§ EXERCISE DETAILS
Please repeat exactly the lines below from the one containing "Can become Entrepreneur in the related field." down to the one containing "Can join Crafts", both included, and nothing else.
- - - - -
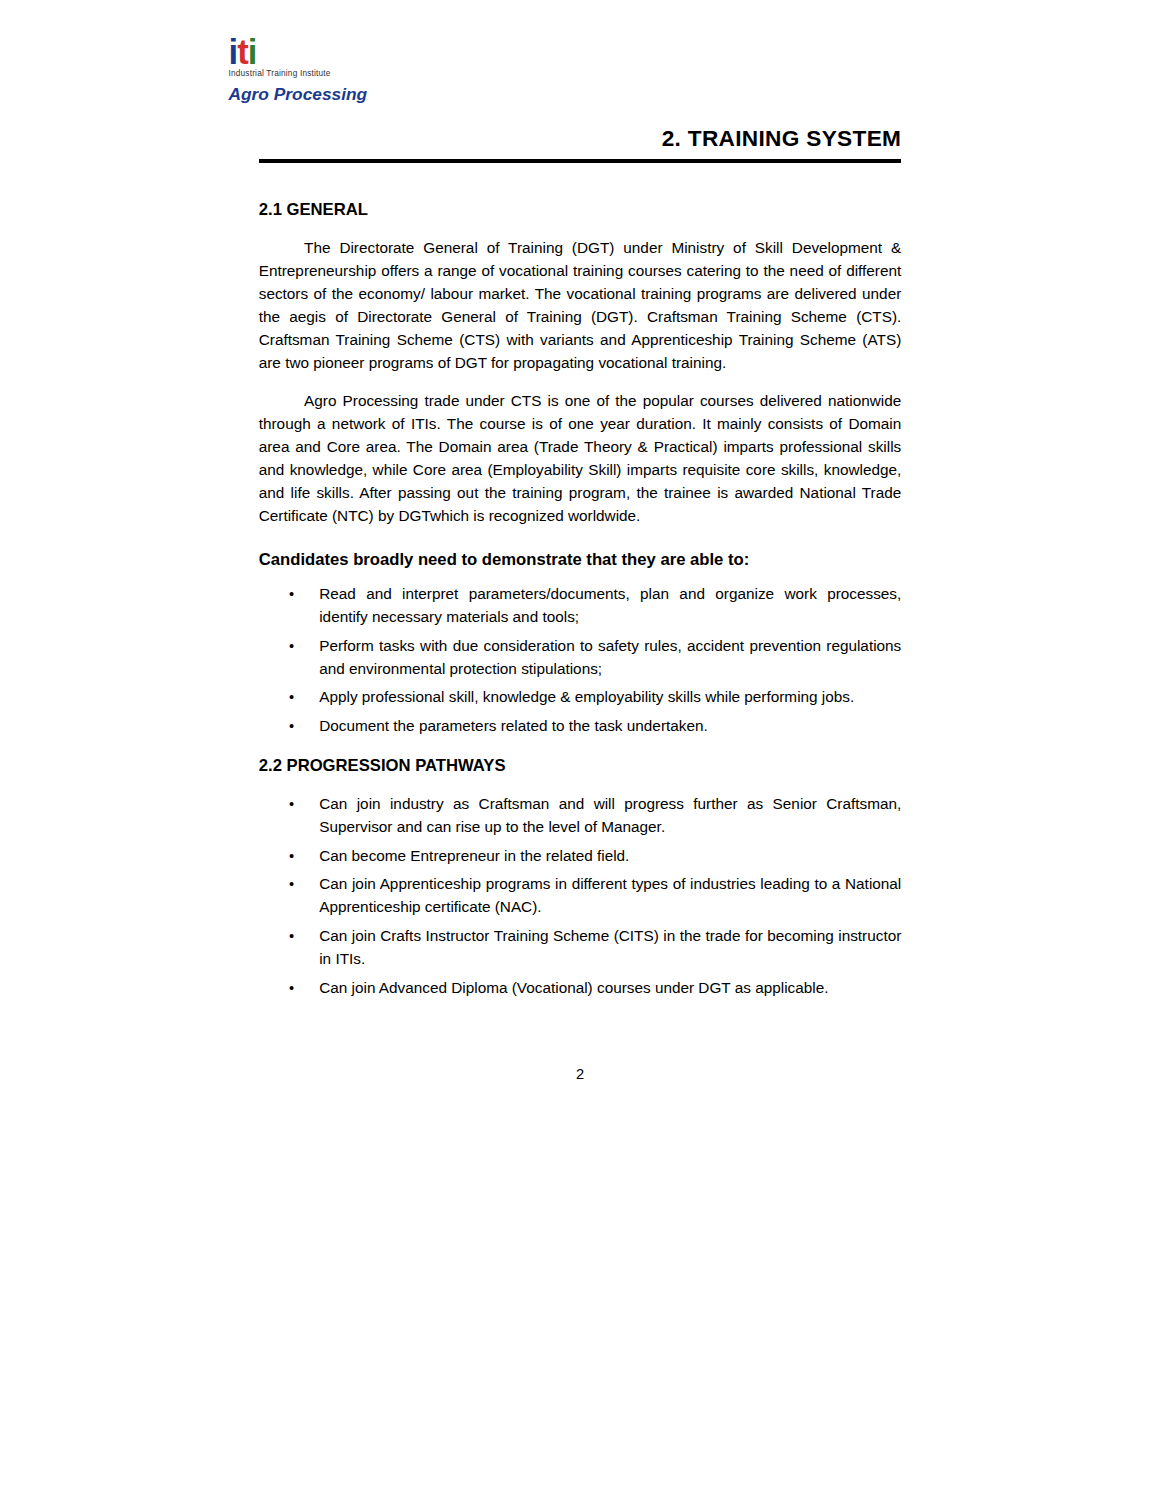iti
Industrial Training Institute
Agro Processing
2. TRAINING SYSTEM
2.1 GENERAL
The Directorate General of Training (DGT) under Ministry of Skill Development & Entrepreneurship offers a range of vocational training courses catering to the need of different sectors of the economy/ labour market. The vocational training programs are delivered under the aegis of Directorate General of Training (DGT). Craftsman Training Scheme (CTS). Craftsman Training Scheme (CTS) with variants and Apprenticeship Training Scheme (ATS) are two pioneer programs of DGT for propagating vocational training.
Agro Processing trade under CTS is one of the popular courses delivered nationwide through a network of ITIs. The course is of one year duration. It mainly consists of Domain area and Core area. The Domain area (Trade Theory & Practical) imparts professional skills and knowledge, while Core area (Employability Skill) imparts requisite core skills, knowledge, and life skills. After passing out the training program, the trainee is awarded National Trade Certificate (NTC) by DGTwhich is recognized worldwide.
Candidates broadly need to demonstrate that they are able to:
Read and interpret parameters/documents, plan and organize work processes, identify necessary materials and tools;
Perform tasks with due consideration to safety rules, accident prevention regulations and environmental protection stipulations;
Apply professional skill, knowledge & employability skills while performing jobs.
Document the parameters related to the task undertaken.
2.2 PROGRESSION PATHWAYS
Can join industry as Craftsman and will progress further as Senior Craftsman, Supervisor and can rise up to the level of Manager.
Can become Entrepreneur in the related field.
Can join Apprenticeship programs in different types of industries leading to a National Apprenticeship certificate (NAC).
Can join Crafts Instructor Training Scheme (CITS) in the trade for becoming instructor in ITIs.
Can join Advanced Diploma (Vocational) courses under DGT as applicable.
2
- - - - -
§ SOLUTION
Can become Entrepreneur in the related field.
Can join Apprenticeship programs in different types of industries leading to a National Apprenticeship certificate (NAC).
Can join Crafts Instructor Training Scheme (CITS) in the trade for becoming instructor in ITIs.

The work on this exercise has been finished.